WASHINGTON, March 31 (UPI) -- U.S. lawmakers say the Fukushima Daiichi plant disaster highlights a problem existing since the dawn of the nuclear age -- what to do with used nuclear fuel.

Present practice calls for storing spent fuel rods, which can no longer effectively sustain a chain reaction, in large pools of water, allowing it to slowly cool and preventing the release of radiation, CNN reported Thursday.

But the Japan disaster, where two of the six spent fuel pools at the Fukushima facility were damaged, raises questions about safety at 104 U.S. nuclear reactors which rely on a combination of pools and dry casks to store used fuel.

"I truly believe we must re-think how we manage spent fuel," Sen. Dianne Feinstein, D-Calif., said at a Senate appropriations subcommittee hearing Wednesday.

In California, she said, fuel removed from reactors as long ago as 1984 is still being held in spent-fuel pools, well beyond the minimum five to seven years required by federal regulators.

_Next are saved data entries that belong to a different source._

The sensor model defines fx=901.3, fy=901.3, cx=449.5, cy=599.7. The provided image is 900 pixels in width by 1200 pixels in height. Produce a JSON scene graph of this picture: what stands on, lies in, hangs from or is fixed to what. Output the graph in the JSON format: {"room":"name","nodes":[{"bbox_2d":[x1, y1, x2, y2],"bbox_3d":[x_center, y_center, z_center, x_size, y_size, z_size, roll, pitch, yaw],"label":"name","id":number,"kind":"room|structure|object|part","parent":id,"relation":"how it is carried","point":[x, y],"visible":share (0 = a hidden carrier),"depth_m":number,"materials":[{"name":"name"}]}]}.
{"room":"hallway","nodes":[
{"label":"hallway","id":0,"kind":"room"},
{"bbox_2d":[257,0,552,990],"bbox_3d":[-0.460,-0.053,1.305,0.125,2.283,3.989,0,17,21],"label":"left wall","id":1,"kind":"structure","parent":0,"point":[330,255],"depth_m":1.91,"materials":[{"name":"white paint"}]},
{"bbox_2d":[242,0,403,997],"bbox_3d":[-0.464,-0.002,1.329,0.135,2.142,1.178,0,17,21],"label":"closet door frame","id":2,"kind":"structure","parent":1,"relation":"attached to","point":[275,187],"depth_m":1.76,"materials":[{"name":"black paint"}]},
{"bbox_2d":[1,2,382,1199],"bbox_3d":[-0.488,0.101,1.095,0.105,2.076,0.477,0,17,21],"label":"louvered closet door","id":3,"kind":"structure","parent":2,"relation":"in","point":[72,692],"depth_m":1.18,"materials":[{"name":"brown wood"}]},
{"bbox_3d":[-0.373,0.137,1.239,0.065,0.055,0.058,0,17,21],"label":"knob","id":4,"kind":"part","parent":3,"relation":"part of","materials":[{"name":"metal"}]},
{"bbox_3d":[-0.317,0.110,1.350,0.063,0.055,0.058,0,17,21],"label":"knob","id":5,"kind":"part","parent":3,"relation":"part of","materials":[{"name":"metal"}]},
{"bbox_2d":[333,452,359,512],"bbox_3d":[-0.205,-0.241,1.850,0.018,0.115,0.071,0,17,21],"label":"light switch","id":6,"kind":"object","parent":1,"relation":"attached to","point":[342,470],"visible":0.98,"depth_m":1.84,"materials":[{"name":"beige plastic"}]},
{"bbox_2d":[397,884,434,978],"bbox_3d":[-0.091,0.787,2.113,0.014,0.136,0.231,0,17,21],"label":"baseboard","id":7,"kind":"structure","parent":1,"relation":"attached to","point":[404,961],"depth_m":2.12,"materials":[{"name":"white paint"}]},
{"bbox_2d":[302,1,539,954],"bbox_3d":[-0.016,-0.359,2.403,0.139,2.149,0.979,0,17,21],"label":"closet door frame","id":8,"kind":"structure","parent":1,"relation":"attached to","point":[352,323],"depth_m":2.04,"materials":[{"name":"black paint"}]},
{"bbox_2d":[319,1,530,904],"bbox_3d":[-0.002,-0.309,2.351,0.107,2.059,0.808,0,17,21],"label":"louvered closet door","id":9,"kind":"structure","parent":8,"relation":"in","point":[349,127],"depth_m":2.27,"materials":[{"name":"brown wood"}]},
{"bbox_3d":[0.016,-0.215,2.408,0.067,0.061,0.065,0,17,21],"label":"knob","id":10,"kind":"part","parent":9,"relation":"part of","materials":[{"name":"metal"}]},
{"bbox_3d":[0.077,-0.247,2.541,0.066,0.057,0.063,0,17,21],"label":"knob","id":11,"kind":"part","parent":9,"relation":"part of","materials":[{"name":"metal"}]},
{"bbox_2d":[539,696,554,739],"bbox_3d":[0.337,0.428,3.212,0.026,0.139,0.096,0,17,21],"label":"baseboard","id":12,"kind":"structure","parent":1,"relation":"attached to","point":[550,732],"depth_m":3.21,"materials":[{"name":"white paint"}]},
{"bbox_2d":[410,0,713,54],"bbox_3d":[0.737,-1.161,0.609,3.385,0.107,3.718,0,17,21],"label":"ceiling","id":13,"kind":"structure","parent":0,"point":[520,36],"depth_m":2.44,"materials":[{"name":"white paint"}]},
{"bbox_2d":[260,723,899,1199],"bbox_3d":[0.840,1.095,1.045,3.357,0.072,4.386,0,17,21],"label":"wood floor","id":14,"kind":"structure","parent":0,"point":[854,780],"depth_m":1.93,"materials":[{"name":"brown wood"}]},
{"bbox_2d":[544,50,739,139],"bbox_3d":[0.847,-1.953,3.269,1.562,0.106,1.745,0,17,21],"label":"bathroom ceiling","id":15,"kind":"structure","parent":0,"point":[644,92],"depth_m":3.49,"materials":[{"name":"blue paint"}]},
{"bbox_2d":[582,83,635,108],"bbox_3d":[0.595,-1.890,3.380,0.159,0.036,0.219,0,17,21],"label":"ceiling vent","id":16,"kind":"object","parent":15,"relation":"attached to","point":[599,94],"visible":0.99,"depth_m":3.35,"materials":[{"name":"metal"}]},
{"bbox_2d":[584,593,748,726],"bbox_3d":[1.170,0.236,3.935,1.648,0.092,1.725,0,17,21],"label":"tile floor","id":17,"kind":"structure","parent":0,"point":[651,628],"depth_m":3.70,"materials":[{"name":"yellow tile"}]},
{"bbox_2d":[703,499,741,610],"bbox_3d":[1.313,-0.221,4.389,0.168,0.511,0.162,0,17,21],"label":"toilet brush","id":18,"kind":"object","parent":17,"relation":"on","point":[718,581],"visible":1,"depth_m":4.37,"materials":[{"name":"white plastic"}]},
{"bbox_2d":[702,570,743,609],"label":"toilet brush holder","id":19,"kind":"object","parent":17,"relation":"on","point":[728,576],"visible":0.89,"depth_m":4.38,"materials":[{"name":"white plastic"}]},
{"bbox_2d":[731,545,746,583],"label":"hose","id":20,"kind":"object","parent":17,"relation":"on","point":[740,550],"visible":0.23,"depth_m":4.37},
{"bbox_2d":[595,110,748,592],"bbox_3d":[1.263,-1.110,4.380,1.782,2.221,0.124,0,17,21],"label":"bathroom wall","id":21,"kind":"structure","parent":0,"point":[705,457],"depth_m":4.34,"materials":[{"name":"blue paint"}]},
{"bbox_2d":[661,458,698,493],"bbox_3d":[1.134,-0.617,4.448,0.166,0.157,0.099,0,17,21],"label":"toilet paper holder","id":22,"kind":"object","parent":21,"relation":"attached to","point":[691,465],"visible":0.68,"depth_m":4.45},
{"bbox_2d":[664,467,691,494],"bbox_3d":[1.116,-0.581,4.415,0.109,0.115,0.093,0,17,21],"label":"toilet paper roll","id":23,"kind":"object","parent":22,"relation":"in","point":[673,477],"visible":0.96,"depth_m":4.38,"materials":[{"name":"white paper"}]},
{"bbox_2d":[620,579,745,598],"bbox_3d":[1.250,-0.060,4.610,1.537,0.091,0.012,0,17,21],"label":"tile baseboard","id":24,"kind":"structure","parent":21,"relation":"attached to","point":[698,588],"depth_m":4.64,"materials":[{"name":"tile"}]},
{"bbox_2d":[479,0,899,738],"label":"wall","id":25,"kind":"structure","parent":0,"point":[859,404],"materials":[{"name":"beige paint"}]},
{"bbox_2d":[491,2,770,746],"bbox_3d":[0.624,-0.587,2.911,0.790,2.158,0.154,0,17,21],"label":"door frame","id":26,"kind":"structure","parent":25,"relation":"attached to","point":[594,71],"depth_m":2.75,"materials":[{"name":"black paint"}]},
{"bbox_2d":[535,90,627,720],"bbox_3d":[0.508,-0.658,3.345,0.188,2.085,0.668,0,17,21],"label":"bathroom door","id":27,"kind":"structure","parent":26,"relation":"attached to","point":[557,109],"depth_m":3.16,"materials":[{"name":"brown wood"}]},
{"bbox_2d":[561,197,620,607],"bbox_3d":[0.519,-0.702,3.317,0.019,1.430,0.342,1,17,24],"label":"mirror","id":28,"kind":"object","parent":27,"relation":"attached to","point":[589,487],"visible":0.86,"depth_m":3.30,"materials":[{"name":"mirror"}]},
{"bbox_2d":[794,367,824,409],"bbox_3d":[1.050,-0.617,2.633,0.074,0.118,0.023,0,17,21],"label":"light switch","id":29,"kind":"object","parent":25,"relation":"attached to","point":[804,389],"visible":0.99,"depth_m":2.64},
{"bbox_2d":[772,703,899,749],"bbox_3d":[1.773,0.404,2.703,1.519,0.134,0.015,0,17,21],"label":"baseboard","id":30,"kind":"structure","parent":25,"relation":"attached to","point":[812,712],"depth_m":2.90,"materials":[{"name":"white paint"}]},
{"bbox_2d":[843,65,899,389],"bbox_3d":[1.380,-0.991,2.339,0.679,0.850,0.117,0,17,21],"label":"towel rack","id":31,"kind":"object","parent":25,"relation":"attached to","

"It's hard to understand why the Nuclear Regulatory Commission has not mandated a more rapid transfer of spent fuel to dry casks," Feinstein said.

The NRC said there is no maximum time fuel can remain in spent fuel pools.

Industry critics say that as a result nuclear plants have made spent fuel pools the de facto method of storing fuel, crowding the pools with dangerous levels of the still-radioactive material.

"At many sites there is nearly 10 times as much irradiated fuel in spent fuel pools as in the reactor core," David Lochbaum, a nuclear physicist with the Union of Concerned Scientists, said. "The spent fuel pools are not housed in robust concrete containment structures designed to protect the public from the radioactivity they contain."

As of January 2010, an estimated 69,000 metric tons of spent fuel was in storage at U.S. power plants or storage facilities, the NRC said.